-- Trecho apresentado --
>>>>

18 novembro 2012


Outros mapas
Cartografia dos plantios na Resex Alto Juruá

Estou muito satisfeito de estar aqui. Gostaria de agradecer o convite a organização do seminário Outros Mapas agradecendo ao Pedro em nome de Mariana Pantoja, coordenadora do Aflora e coordenadora do PNCSA no Acre.
Meu nome é Amilton Mattos, eu vivo no acre; sou professor de artes no curso de formação docente indígena, isto é, trabalho nos escombros do que se chamou Universidade da Floresta; a institucional, pois a universidade da floresta nômade continua em movimento, a se proliferar, afinal o fim último da universidade, de toda a universidade, é se tornar universidade da floresta.
O fato de falar desde a área de artes deve marcar a perspectiva de cartografia que será apresentada.
Sou pesquisador do AFLORA, Laboratório de Antropologia e Florestas, sediado na UFAC e que se dedica a pesquisar os problemas do corte epistêmico natureza/cultura nas relações entre saberes diferentes, sejam estas relações de diálogo ou guerra entre saberes. Parte do resultado dessas pesquisas foram reunidos num artigo, publicado na revista Mediações.

<<<<

(Conteúdo transcrito das páginas)
>>>>

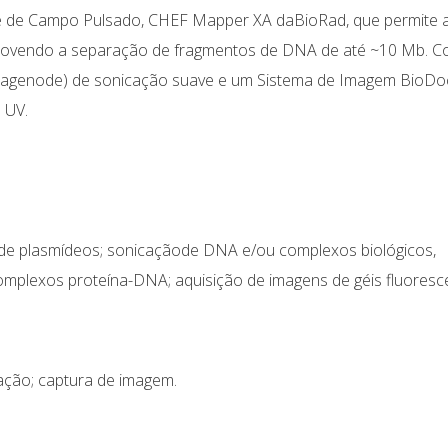
se de Campo Pulsado, CHEF Mapper XA daBioRad, que permite 
omovendo a separação de fragmentos de DNA de até ~10 Mb. C
iagenode) de sonicação suave e um Sistema de Imagem BioDoc
 UV.
e plasmídeos; sonicaçãode DNA e/ou complexos biológicos,
 complexos proteína-DNA; aquisição de imagens de géis fluoresc
.
ação; captura de imagem.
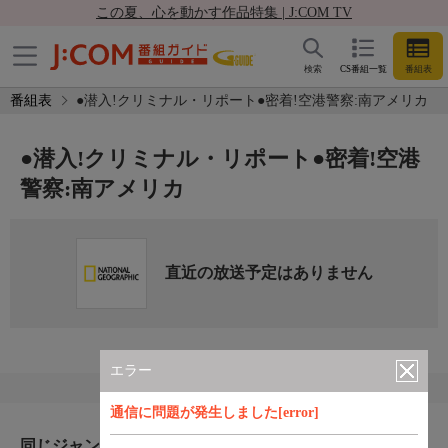
この夏、心を動かす作品特集 | J:COM TV
検索
CS番組一覧
番組表
番組表
●潜入!クリミナル・リポート●密着!空港警察:南アメリカ
●潜入!クリミナル・リポート●密着!空港
警察:南アメリカ
直近の放送予定はありません
エラー
通信に問題が発生しました[error]
同じジャンルのおすすめ番組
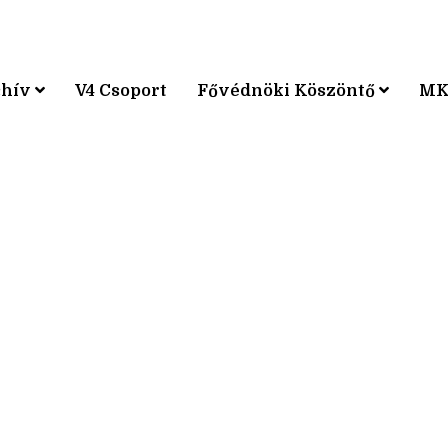
chív
V4 Csoport
Fővédnöki Köszöntő
MK
KPÁRVERSENY
KPÁRVERSENY
KPÁRVERSENY
KPÁRVERSENY
KPÁRVERSENY
KPÁRVERSENY
KPÁRVERSENY
KPÁRVERSENY
KPÁRVERSENY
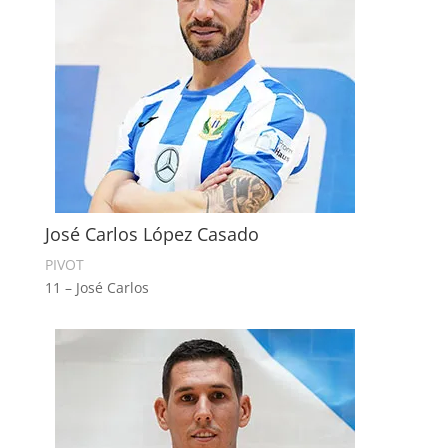
José Carlos López Casado
PIVOT
11 – José Carlos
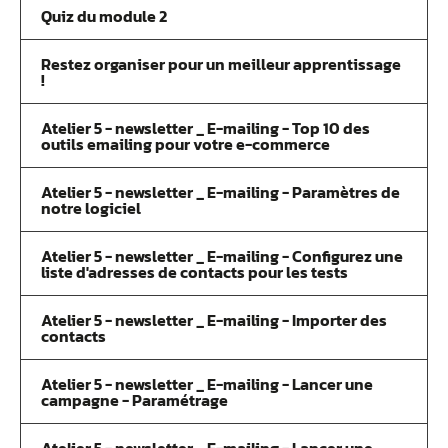
Quiz du module 2
Restez organiser pour un meilleur apprentissage
!
Atelier 5 - newsletter _ E-mailing - Top 10 des
outils emailing pour votre e-commerce
Atelier 5 - newsletter _ E-mailing - Paramètres de
notre logiciel
Atelier 5 - newsletter _ E-mailing - Configurez une
liste d'adresses de contacts pour les tests
Atelier 5 - newsletter _ E-mailing - Importer des
contacts
Atelier 5 - newsletter _ E-mailing - Lancer une
campagne - Paramétrage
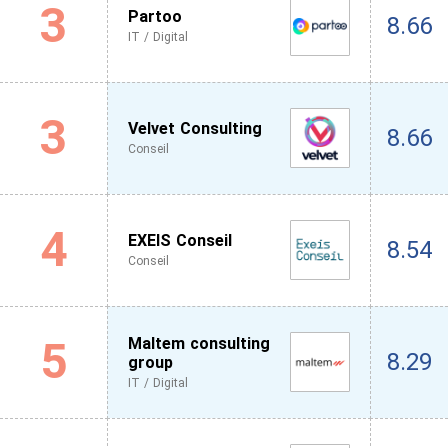
3
Partoo
8.66
IT / Digital
3
Velvet Consulting
8.66
Conseil
4
EXEIS Conseil
8.54
Conseil
5
Maltem consulting
8.29
group
IT / Digital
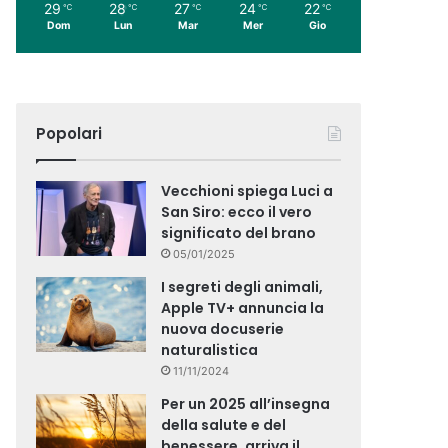
29
28
27
24
22
℃
℃
℃
℃
℃
Dom
Lun
Mar
Mer
Gio
Popolari
Vecchioni spiega Luci a
San Siro: ecco il vero
significato del brano
05/01/2025
I segreti degli animali,
Apple TV+ annuncia la
nuova docuserie
naturalistica
11/11/2024
Per un 2025 all’insegna
della salute e del
benessere, arriva il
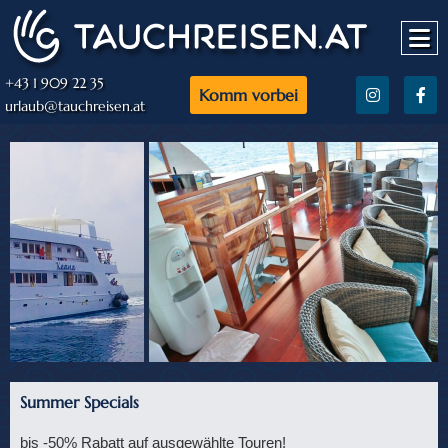
+43 1 909 22 35
Komm vorbei
urlaub@tauchreisen.at
Summer Specials
bis -50% Rabatt auf ausgewählte Touren!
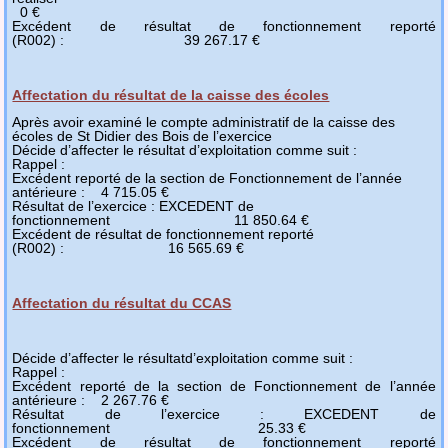
0 €
Excédent de résultat de fonctionnement reporté
(R002) : 39 267.17 €
Affectation du résultat de la caisse des écoles
Après avoir examiné le compte administratif de la caisse des
écoles de St Didier des Bois de l’exercice
Décide d’affecter le résultat d’exploitation comme suit :
Rappel :
Excédent reporté de la section de Fonctionnement de l’année
antérieure : 4 715.05 €
Résultat de l’exercice : EXCEDENT de
fonctionnement 11 850.64 €
Excédent de résultat de fonctionnement reporté
(R002) : 16 565.69 €
Affectation du résultat du CCAS
Décide d’affecter le résultatd’exploitation comme suit :
Rappel :
Excédent reporté de la section de Fonctionnement de l’année
antérieure : 2 267.76 €
Résultat de l’exercice : EXCEDENT de
fonctionnement 25.33 €
Excédent de résultat de fonctionnement reporté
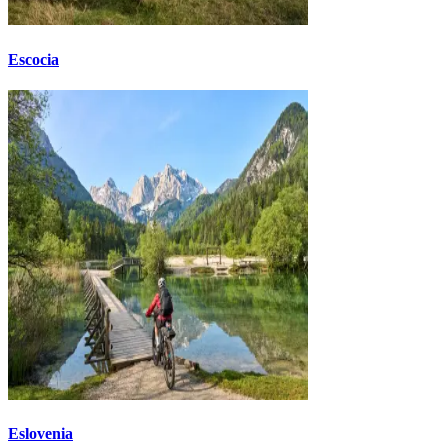
Escocia
Eslovenia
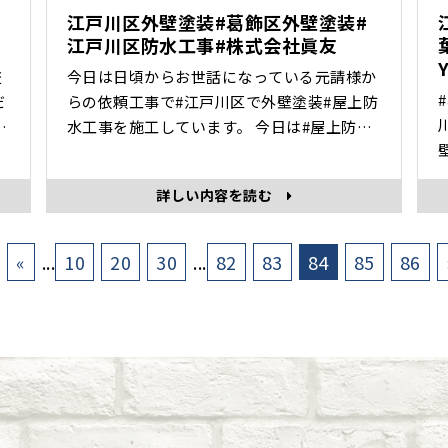
江戸川区外壁塗装#葛飾区外壁塗装#
江戸川区防水工事#株式会社眞友
交
今日は日頃からお世話になっている元請様か
だ
らの依頼工事で#江戸川区で外壁塗装#屋上防
水工事を施工しています。 今日は#屋上防水
工事をやりました。 まだ途中ですが、、、
眞友 #瓦屋
専
①高圧洗浄をして汚れやコケを落とし、下地
詳しい内容を読む
補修をしてから下塗りにはいります。 ②プラ
イマー 倉庫があり倉庫を一度持ち上げ防水工
事の為用の台に乗せて倉庫の下までちゃんと
«
...
10
20
30
...
82
83
84
85
86
防水致します。 完･･･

<<<<

-- Instrução 1 --
Reescreva o trecho sobre a cartografia na Resex Alto Juruá no intervalo que vai de "Meu nome é Amilton" até "na revista Mediações.", trocando "professor" por "docente".
-- Instrução 2 --
Responda às perguntas abaixo com base no trecho apresentado sobre a Resex Alto Juruá.
(a) Qual é o nome do seminário mencionado?
(b) Onde está sediado o Laboratório de Antropologia e Florestas?
(c) Em que revista foi publicado o artigo com parte do resultado das pesquisas?
-- Instrução 3 --
Liste todas as pessoas mencionadas pelo nome no trecho apresentado sobre a Resex Alto Juruá.

-- Resultado da tarefa 1 --
Meu nome é Amilton Mattos, eu vivo no acre; sou docente de artes no curso de formação docente indígena, isto é, trabalho nos escombros do que se chamou Universidade da Floresta; a institucional, pois a universidade da floresta nômade continua em movimento, a se proliferar, afinal o fim último da universidade, de toda a universidade, é se tornar universidade da floresta.
O fato de falar desde a área de artes deve marcar a perspectiva de cartografia que será apresentada.
Sou pesquisador do AFLORA, Laboratório de Antropologia e Florestas, sediado na UFAC e que se dedica a pesquisar os problemas do corte epistêmico natureza/cultura nas relações entre saberes diferentes, sejam estas relações de diálogo ou guerra entre saberes. Parte do resultado dessas pesquisas foram reunidos num artigo, publicado na revista Mediações.

-- Resultado da tarefa 2 --
(a) Outros Mapas.
(b) Na UFAC.
(c) Na revista Mediações.

-- Resultado da tarefa 3 --
Pedro
Mariana Pantoja
Amilton Mattos